▶ _Text segment_
*** Begin section ***

Nuclear power station
- Reactor type: PWR

Power generation
- Nameplate capacity: 5,875 MW

External links
- Website: yk.khnp.co.kr
- Commons: Related media on Commons

= Hanbit Nuclear Power Plant =

Nuclear power plant in South Korea

The Hanbit Nuclear Power Plant is a large nuclear power station in the Jeollanam-do province of South Korea. The facility runs at an installed capacity of 5,875 MW. The power station is currently ranked as the fifth largest nuclear power station in the world.
The plant's name was changed from Yeonggwang NPP to Hanbit in 2013 at the request of local fishermen.

All the units at Hanbit are of the Pressurized Water Reactor (PWR) reactor type. Unit-1 and Unit-2 are 3-loop Westinghouse-designed plants; major components were sourced from foreign firms while auxiliary components and site construction were handled domestically. Unit-3 and Unit-4 are 2-loop Combustion Engineering (C-E) System 80 plants with major components and construction handled domestically under a technology transfer agreement. Unit-5 and Unit-6 are based on the Ulchin (now Hanul) Unit-3 OPR-1000 Korean Standard Nuclear Power Plant design.

*** End section ***

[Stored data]
*** Begin section ***

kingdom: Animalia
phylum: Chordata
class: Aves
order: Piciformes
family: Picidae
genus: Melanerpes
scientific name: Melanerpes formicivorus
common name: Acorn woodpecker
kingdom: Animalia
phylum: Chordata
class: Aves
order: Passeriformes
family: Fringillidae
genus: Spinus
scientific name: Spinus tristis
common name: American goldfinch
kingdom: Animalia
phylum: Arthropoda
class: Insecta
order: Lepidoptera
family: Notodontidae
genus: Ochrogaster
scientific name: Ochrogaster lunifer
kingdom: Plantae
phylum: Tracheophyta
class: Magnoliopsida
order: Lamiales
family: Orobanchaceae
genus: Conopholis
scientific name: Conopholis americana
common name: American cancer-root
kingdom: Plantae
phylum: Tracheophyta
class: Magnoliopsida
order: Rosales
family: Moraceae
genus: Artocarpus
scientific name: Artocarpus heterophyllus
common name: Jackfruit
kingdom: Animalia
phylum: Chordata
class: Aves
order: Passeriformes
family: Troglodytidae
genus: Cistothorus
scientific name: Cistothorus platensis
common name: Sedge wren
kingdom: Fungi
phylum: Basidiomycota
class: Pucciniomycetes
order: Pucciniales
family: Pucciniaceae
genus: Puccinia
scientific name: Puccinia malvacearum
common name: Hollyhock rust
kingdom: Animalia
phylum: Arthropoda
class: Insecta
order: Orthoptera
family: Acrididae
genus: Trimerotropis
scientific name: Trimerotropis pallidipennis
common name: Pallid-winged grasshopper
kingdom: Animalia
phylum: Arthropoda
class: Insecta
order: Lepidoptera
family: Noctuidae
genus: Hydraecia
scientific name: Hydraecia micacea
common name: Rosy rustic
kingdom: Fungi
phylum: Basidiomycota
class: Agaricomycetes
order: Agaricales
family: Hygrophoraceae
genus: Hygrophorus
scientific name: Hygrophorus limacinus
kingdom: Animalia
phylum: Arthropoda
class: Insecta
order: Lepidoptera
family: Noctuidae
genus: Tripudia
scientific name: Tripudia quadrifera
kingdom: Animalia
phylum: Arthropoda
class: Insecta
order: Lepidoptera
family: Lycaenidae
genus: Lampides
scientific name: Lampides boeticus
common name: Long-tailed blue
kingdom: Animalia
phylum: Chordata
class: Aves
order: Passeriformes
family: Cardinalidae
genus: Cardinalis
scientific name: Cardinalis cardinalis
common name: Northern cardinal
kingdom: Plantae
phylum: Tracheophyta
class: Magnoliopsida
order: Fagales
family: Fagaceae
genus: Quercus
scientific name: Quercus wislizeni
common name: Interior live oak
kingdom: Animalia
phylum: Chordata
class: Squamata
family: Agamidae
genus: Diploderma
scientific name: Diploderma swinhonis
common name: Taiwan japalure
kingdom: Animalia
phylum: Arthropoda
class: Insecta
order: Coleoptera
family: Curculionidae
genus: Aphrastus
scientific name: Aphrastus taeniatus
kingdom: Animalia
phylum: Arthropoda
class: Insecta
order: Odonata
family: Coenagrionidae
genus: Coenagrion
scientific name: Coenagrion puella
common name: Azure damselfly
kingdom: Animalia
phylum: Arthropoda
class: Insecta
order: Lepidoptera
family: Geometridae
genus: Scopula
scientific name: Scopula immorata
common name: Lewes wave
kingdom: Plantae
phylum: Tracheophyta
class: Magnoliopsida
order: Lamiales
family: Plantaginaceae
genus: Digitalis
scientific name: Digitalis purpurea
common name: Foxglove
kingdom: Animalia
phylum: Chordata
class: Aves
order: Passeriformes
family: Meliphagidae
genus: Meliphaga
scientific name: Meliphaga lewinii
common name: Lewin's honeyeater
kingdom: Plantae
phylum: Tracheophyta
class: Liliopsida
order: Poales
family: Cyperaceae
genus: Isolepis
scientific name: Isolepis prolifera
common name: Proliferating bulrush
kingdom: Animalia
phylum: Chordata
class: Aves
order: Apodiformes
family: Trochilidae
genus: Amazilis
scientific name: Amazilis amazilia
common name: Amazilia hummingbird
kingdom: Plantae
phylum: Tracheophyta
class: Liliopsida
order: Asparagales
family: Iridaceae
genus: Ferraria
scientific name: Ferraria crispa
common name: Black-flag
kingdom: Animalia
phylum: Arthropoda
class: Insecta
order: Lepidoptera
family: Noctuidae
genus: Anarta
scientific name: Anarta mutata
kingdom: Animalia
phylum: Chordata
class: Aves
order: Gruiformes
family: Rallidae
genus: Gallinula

*** End section ***

▶ _Required action 1_
Output the Hanbit plant passage between "External links" and "of local fishermen.", inclusive.
▶ _Required action 2_
List every unit of the Hanbit Nuclear Power Plant that the Hanbit plant passage names.
You can complete this work without the data.

▶ _Your solution 1_
External links
- Website: yk.khnp.co.kr
- Commons: Related media on Commons

= Hanbit Nuclear Power Plant =

Nuclear power plant in South Korea

The Hanbit Nuclear Power Plant is a large nuclear power station in the Jeollanam-do province of South Korea. The facility runs at an installed capacity of 5,875 MW. The power station is currently ranked as the fifth largest nuclear power station in the world.
The plant's name was changed from Yeonggwang NPP to Hanbit in 2013 at the request of local fishermen.

▶ _Your solution 2_
Unit-1, Unit-2, Unit-3, Unit-4, Unit-5, Unit-6